With regard to the pot size, it really depends on the size of each bulb or tuber. Dahlias and Lilies can be quite large and will need reasonably deep pots from the start, whereas begonias can be started in smaller pots and then repotted later on in the season. You may want to pot up the calla lilies and gladiolus in small groups rather than individually for greater impact which will, of course, require a slightly larger pot.


Name: Craig Mason

Question: I have some bare root raspberry cane's 3 autumn bliss & 3 malling promise can i grow these in pots on my patio instead of planting in the garden.

Answer: Hi Craig. As the name suggests, Autumn Bliss is an Autumn fruiting variety. Autumn fruiting raspberries produce short, stiff growth which doesn’t require supporting, so they can easily be grown in containers. You can prune all Autumn fruiting raspberry canes to ground level each February.

Malling Promise is a Summer fruiting variety and the spreading stems will require support. These are best planted in the garden. Before planting, prepare a framework of wires stretched horizontally between two sturdy 1.8m (6’) posts. Plant raspberry canes in a row against the wire supports, allowing a distance of 60cm (24”) between plants.

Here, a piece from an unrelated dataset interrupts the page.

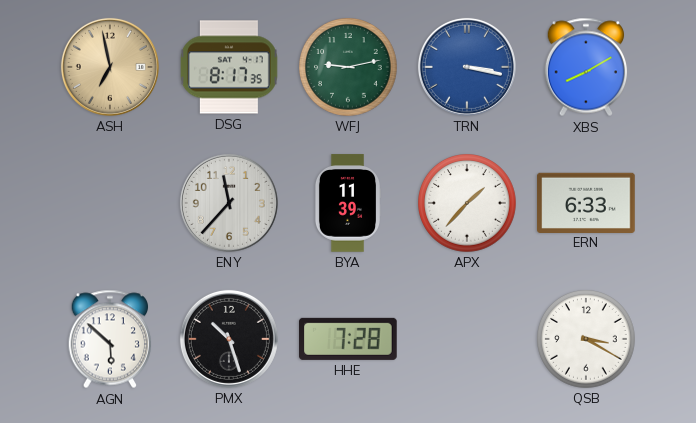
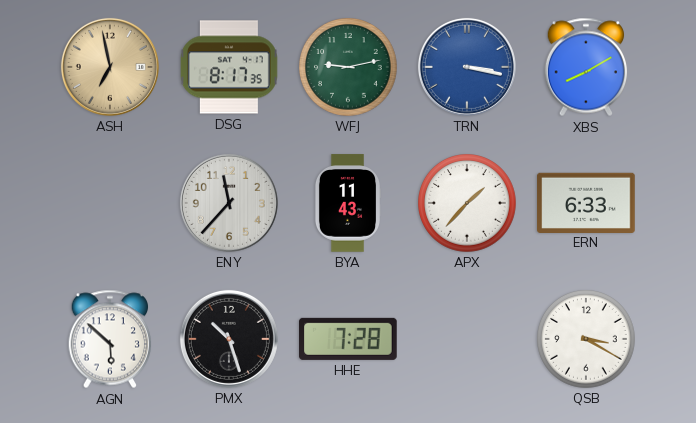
BYA: 11:39 -> 11:43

Loosely tie the stems of summer fruiting raspberries in to their support wires as they grow. The canes should be pruned to 15cm (6”) above ground level immediately after planting to encourage more shoots to be produced.
In autumn, prune the canes which have fruited over summer to ground level. Canes which have not fruited should be ‘tied in’ to their supports. Aim to have 6 to 8 fruiting canes per plant. Hope this helps Craig.


Name: Ann Norfolk

Question: I recieved my polyanthus tuberose this morning, please can you tell me do i pull the small bulbils off and plant them or just plant the bulb. The reason is i bought some last year from Parkers and all i got was one bulb no bulbils i had the most beautiful flowers. There was 5 bulbs in total. I have been reading that you take the bulbils off and they won’t flower for a couple of years till the bulb gets bigger hope you can help Ann

Answer: Hi Ann. You are quite right. If you remove the small bulbils and pot them up they will produce new plants which should be of flowering size in a couple of years.

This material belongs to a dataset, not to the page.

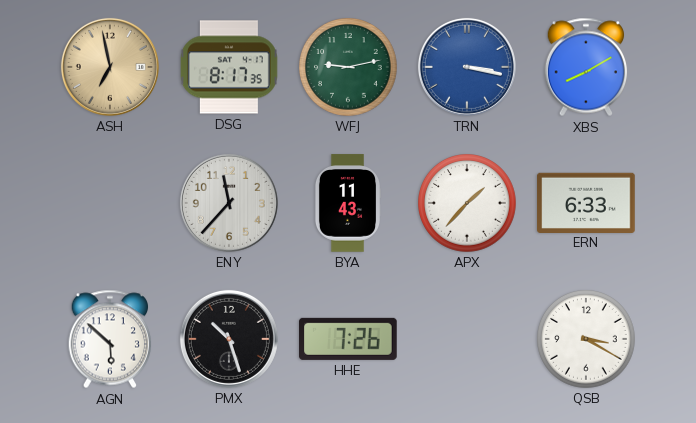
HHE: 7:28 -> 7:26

Polianthes tuberosa requires a minimum temperature of 15°C (59°F). Plant tubers in containers at a depth of 10cm (4”) and grow them on until large enough to move outdoors when all risk of frost has passed. When growing tuberose in extremely mild areas, you can plant them directly into moist, fertile, well drained soil in sheltered sunny borders.

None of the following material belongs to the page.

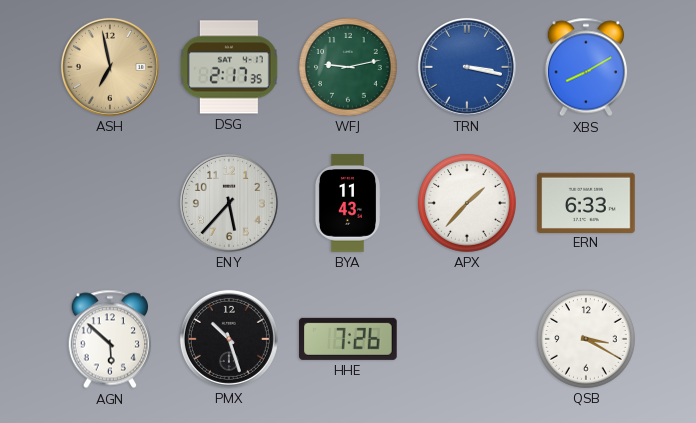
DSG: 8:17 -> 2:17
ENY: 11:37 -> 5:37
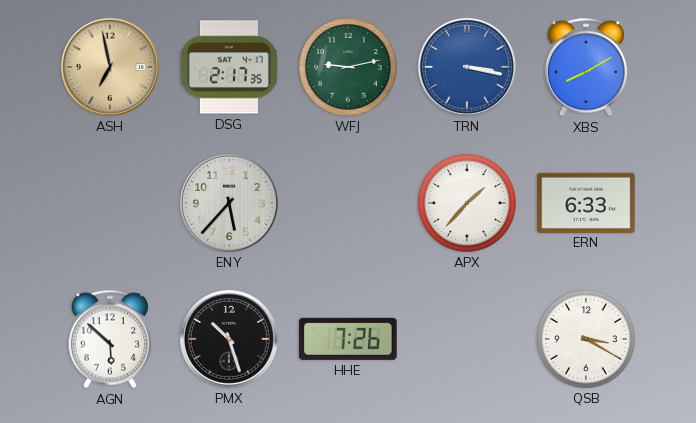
BYA: 11:43 -> none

With the first autumn frosts, lift clumps of tubers from their growing positions. Keep any young offsets and tubers which have not yet flowered and discard the older portions which have flowered during the summer as these are unlikely to bloom again. Store them over winter in peat or sand, in a cool but frost free position, then replant tubers of Polianthes tuberosa the following spring. If you do this every year then you will have a constant supply of new plants to replace the older tubers which have flowered.